QTG-Finder is a novel machine-learning pipeline to prioritize causal genes for QTLs identified by linkage mapping. We trained QTG-Finder models for Arabidopsis and rice based on the known causal genes from each species, respectively. By utilizing additional information like poly-morphisms, function annotation, co-function network, and paralog copy number, the models can rank QTL genes to prioritize causal genes.

Authors: Fan Lin, March 2018 Jue Fan, March 2018

For prediction

The source code and input files can be found in the 'prediction' folder. Running the 'QTG_Finder_predict.py' will require a QTL gene list provided by the user.

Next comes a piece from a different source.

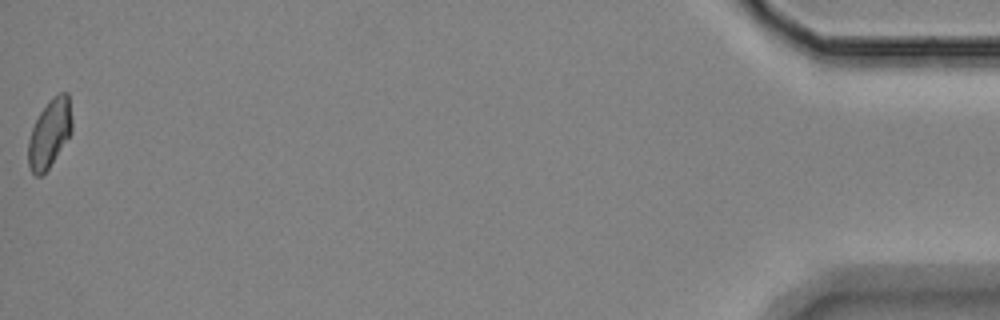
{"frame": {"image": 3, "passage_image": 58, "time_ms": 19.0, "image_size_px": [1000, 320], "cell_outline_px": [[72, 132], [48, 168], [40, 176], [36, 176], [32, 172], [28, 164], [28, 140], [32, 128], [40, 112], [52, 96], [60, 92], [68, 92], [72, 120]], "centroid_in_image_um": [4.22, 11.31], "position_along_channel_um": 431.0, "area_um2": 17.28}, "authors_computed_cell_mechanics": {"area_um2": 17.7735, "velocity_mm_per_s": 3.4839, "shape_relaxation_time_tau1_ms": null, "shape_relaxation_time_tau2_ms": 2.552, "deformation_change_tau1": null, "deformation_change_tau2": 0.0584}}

  1. Users can prepare the QTL gene list as a single column table (.csv). See "SSQ_batch_QTL_genes.csv” for a example.
//
QTL1 name
Gene1 in QTL1
Gene2 in QTL1
Gene3 in QTL1
//
QTL2 name
Gene1 in QTL2
Gene2 in QTL2
Gene3 in QTL2
  1. Make sure you have unzipped pre-calculated models "AT_model.dat" or "OS_model.dat" to your working directory. "AT_model.dat" is the Arabidopsis model. "OS_model.dat”is the rice model.

  2. Usage ="QTG_Finder_predict.py -gl QTL_gene_list -sp species_abbreviation"
    QTL_gene_list: this is the list of QTL genes to be ranked. See 'SSQ_batch_QTL_genes.csv' for a example
    species_abbreviation: "AT" for Arabidopsis; "OS" for rice
    As a example,

python QTG_Finder_predict.py -gl SSQ_batch_QTL_genes.csv -sp 'AT'

For help,

python QTG_Finder_predict.py -h

For analyses and replications

The source code and input files for cross-validation, feature importance analysis, literature validation and category analysis can be found in the ‘tests' folder. The usage of each scripts (.py) is described in the beginnings of the file.